No life without language

On February 21, people all over the world celebrated the International Mother Tongue Day. Meanwhile, Kurds were demonstrating in the streets, demanding that the Turkish government allows education in their mother tongue.  Slogans like “There will be no life without language”, “Our language is our existence” and “Multi-language empowers humanity” were chanted in Kurdish, once again voicing their demand of mother tongue education.

A few days later officials from the Ministry of Education allegedly demanded a list of teachers who had given classes in Kurdish on February 21, after an organisation of educators by the name Eğitim-Sen encouraged public school teachers to conduct two hours of the class in Kurdish. bianet reported that the Ministry sent out this directive:

In order to be used in a processing, we are demanding the list of teachers who were teaching in Kurdish in public schools and the approved photocopies of class logs on February 21, 2014…

What is the ministry going to do with this list? Will they frame it and hang it on a wall because they applaud the initiative and welcomes the Kurdish language in the classroom or will they arrest the teachers on charges of threatening Turkey’s territorial integrity and imprison them indefinitely and postpone their trial time after time so they are left to rot like so many other Kurdish political prisoners?

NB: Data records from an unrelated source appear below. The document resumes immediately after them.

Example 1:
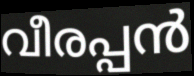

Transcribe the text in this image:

വീരപ്പൻ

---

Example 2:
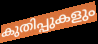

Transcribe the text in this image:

കുതിപ്പുകളും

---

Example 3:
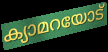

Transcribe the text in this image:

ക്യാമറയോട്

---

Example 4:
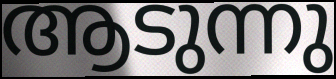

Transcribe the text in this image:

ആടുന്നു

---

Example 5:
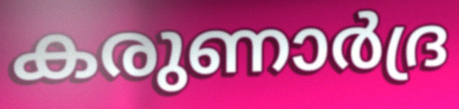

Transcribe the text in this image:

കരുണാർദ്രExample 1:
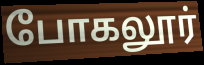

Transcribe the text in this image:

போகலூர்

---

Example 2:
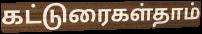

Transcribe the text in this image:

கட்டுரைகள்தாம்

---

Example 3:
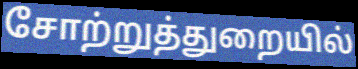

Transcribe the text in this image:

சோற்றுத்துறையில்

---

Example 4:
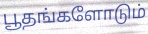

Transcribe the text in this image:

பூதங்களோடும்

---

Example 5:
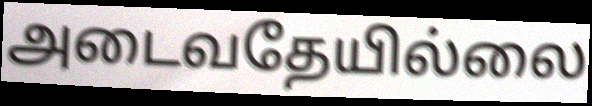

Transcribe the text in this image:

அடைவதேயில்லை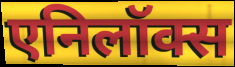
एनिलॉक्स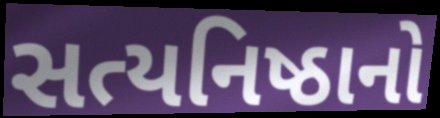
સત્યનિષ્ઠાનોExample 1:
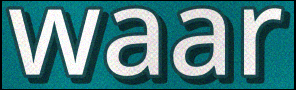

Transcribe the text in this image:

waar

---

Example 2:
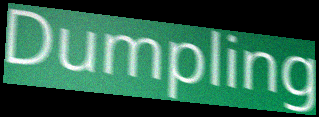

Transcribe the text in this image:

Dumpling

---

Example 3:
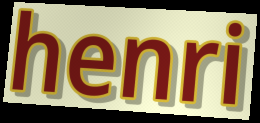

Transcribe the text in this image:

henri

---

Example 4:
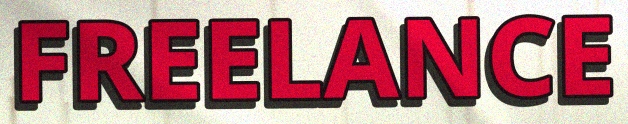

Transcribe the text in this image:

FREELANCE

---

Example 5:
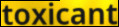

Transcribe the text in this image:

toxicant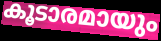
കൂടാരമായും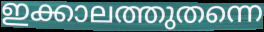
ഇക്കാലത്തുതന്നെ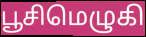
பூசிமெழுகிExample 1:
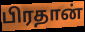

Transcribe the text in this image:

பிரதான்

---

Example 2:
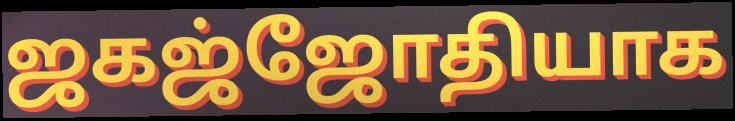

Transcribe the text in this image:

ஜகஜ்ஜோதியாக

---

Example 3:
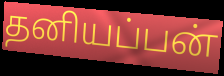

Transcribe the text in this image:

தனியப்பன்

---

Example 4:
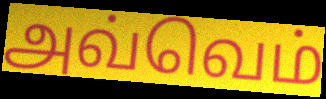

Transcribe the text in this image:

அவ்வெம்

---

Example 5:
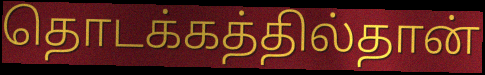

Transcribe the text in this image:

தொடக்கத்தில்தான்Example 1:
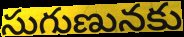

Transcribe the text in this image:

సుగుణునకు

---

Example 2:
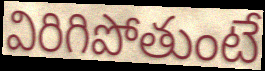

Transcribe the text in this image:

విరిగిపోతుంటే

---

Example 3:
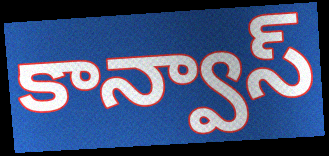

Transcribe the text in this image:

కాన్వాస్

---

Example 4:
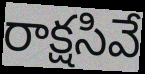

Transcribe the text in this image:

రాక్షసివే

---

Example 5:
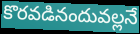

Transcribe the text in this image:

కొరవడినందువల్లనే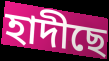
হাদীছে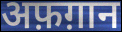
अफ़ग़ान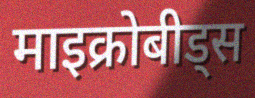
माइक्रोबीड्स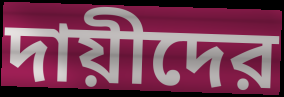
দায়ীদের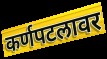
कर्णपटलावर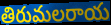
తిరుమలరాయ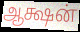
ஆக்ஷன்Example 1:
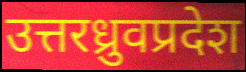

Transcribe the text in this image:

उत्तरध्रुवप्रदेश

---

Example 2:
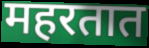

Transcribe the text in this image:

महरतात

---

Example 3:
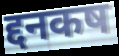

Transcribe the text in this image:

द्दनकष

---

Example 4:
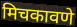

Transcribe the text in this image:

मिचकावणे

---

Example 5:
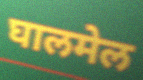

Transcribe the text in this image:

घालमेल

Kurds are tired of waiting for the government to allow education in mother tongue, tired of waiting to be “granted their rights.” It is a worn-out saying but it is true that a right delayed is a right denied.

That is why residents in the Kurdish Yalaza village in the province of Amed (Diyarbakir) built a school that will start Kurdish education in April.

“Our demand of a Kurdish school and education in our mother tongue are one of the main legs of the democratic nation paradigm,” Pınar [a teacher] said, adding that is how the autonomy will start. “We don’t expect anything from anybody. This school was built entirely by the people’s will and gathering money among themselves.”

Another example of the people’s initiative is re-naming Turkish streets in cities like Amed and giving them Kurdish names. One man, İzettin Akkuş, said: “We know and understand Kurdish. When the names of the streets are Turkish, we cannot meet [in] them.

Cuma Fincancan said: “[Turkish] names of the streets, avenues and villages are being used for years. Our own language is not developing with this application. Our language lagged behind. Therefore, the more we speak Kurdish, it will be better.

These are people’s initiatives, not the Turkish government’s initiatives who have offered the Kurds nothing but superficial reforms like Kurdish language education in expensive private schools that most Kurdish families are unable to pay for. This is just one reason why the Turkish Foreign Minister did not deserve applause when he on Tuesday spoke Kurdish at a forum in the Kurdistan Regional Government as he is a representative of Turkey’s government that refuses to allow education in Kurdish. The Foreign Minister’s greeting in Kurdish does not have any significance for school children or families who are affected by the lack of education in mother tongue. The benefit is merely political with a total disregard for any potential social impacts that can improve the situation of Kurdish rights in Turkey.

Let us not be blinded by political agendas. What do the Kurdish people want: to speak their own language or listen to a Turkish Minister speak it?